WHAT IS EXPECTED: Write out all the data again, exactly as it stands.
(DATA)
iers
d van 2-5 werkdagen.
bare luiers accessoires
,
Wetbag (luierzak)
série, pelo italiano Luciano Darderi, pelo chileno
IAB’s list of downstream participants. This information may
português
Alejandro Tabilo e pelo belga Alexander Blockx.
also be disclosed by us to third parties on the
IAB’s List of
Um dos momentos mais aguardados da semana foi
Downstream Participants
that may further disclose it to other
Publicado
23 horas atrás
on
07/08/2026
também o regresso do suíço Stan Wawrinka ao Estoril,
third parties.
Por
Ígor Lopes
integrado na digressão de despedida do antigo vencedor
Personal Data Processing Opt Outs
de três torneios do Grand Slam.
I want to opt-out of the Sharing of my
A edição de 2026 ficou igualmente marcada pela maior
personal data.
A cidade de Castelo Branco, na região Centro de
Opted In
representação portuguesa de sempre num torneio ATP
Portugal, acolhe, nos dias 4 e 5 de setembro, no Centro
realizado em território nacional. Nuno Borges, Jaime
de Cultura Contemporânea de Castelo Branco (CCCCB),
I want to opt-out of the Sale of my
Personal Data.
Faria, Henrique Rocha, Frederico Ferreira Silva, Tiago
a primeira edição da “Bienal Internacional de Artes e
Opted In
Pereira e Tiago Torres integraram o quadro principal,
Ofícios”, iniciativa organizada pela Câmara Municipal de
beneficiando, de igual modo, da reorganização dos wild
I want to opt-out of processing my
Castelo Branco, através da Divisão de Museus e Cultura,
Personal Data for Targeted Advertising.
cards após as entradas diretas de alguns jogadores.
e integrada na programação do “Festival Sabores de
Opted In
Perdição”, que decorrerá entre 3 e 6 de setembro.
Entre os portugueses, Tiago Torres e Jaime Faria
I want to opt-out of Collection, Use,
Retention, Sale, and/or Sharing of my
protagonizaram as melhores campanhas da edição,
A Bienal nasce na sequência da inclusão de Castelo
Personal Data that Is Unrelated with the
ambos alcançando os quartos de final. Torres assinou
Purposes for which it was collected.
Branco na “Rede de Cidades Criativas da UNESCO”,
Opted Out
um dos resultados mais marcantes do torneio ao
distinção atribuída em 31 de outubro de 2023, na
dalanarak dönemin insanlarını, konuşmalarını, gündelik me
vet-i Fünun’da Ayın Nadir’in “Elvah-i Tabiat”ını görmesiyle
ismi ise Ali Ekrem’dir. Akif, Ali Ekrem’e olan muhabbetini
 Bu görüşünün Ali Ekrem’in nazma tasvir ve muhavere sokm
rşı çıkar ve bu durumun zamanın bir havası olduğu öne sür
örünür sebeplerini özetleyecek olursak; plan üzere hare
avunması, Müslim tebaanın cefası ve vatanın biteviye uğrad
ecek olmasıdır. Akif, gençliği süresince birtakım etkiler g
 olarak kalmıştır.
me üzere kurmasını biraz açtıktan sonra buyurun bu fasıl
(End DATA)
RESULT OF THE TASK:
iers
d van 2-5 werkdagen.
bare luiers accessoires
,
Wetbag (luierzak)
série, pelo italiano Luciano Darderi, pelo chileno
IAB’s list of downstream participants. This information may
português
Alejandro Tabilo e pelo belga Alexander Blockx.
also be disclosed by us to third parties on the
IAB’s List of
Um dos momentos mais aguardados da semana foi
Downstream Participants
that may further disclose it to other
Publicado
23 horas atrás
on
07/08/2026
também o regresso do suíço Stan Wawrinka ao Estoril,
third parties.
Por
Ígor Lopes
integrado na digressão de despedida do antigo vencedor
Personal Data Processing Opt Outs
de três torneios do Grand Slam.
I want to opt-out of the Sharing of my
A edição de 2026 ficou igualmente marcada pela maior
personal data.
A cidade de Castelo Branco, na região Centro de
Opted In
representação portuguesa de sempre num torneio ATP
Portugal, acolhe, nos dias 4 e 5 de setembro, no Centro
realizado em território nacional. Nuno Borges, Jaime
de Cultura Contemporânea de Castelo Branco (CCCCB),
I want to opt-out of the Sale of my
Personal Data.
Faria, Henrique Rocha, Frederico Ferreira Silva, Tiago
a primeira edição da “Bienal Internacional de Artes e
Opted In
Pereira e Tiago Torres integraram o quadro principal,
Ofícios”, iniciativa organizada pela Câmara Municipal de
beneficiando, de igual modo, da reorganização dos wild
I want to opt-out of processing my
Castelo Branco, através da Divisão de Museus e Cultura,
Personal Data for Targeted Advertising.
cards após as entradas diretas de alguns jogadores.
e integrada na programação do “Festival Sabores de
Opted In
Perdição”, que decorrerá entre 3 e 6 de setembro.
Entre os portugueses, Tiago Torres e Jaime Faria
I want to opt-out of Collection, Use,
Retention, Sale, and/or Sharing of my
protagonizaram as melhores campanhas da edição,
A Bienal nasce na sequência da inclusão de Castelo
Personal Data that Is Unrelated with the
ambos alcançando os quartos de final. Torres assinou
Purposes for which it was collected.
Branco na “Rede de Cidades Criativas da UNESCO”,
Opted Out
um dos resultados mais marcantes do torneio ao
distinção atribuída em 31 de outubro de 2023, na
dalanarak dönemin insanlarını, konuşmalarını, gündelik me
vet-i Fünun’da Ayın Nadir’in “Elvah-i Tabiat”ını görmesiyle
ismi ise Ali Ekrem’dir. Akif, Ali Ekrem’e olan muhabbetini
 Bu görüşünün Ali Ekrem’in nazma tasvir ve muhavere sokm
rşı çıkar ve bu durumun zamanın bir havası olduğu öne sür
örünür sebeplerini özetleyecek olursak; plan üzere hare
avunması, Müslim tebaanın cefası ve vatanın biteviye uğrad
ecek olmasıdır. Akif, gençliği süresince birtakım etkiler g
 olarak kalmıştır.
me üzere kurmasını biraz açtıktan sonra buyurun bu fasıl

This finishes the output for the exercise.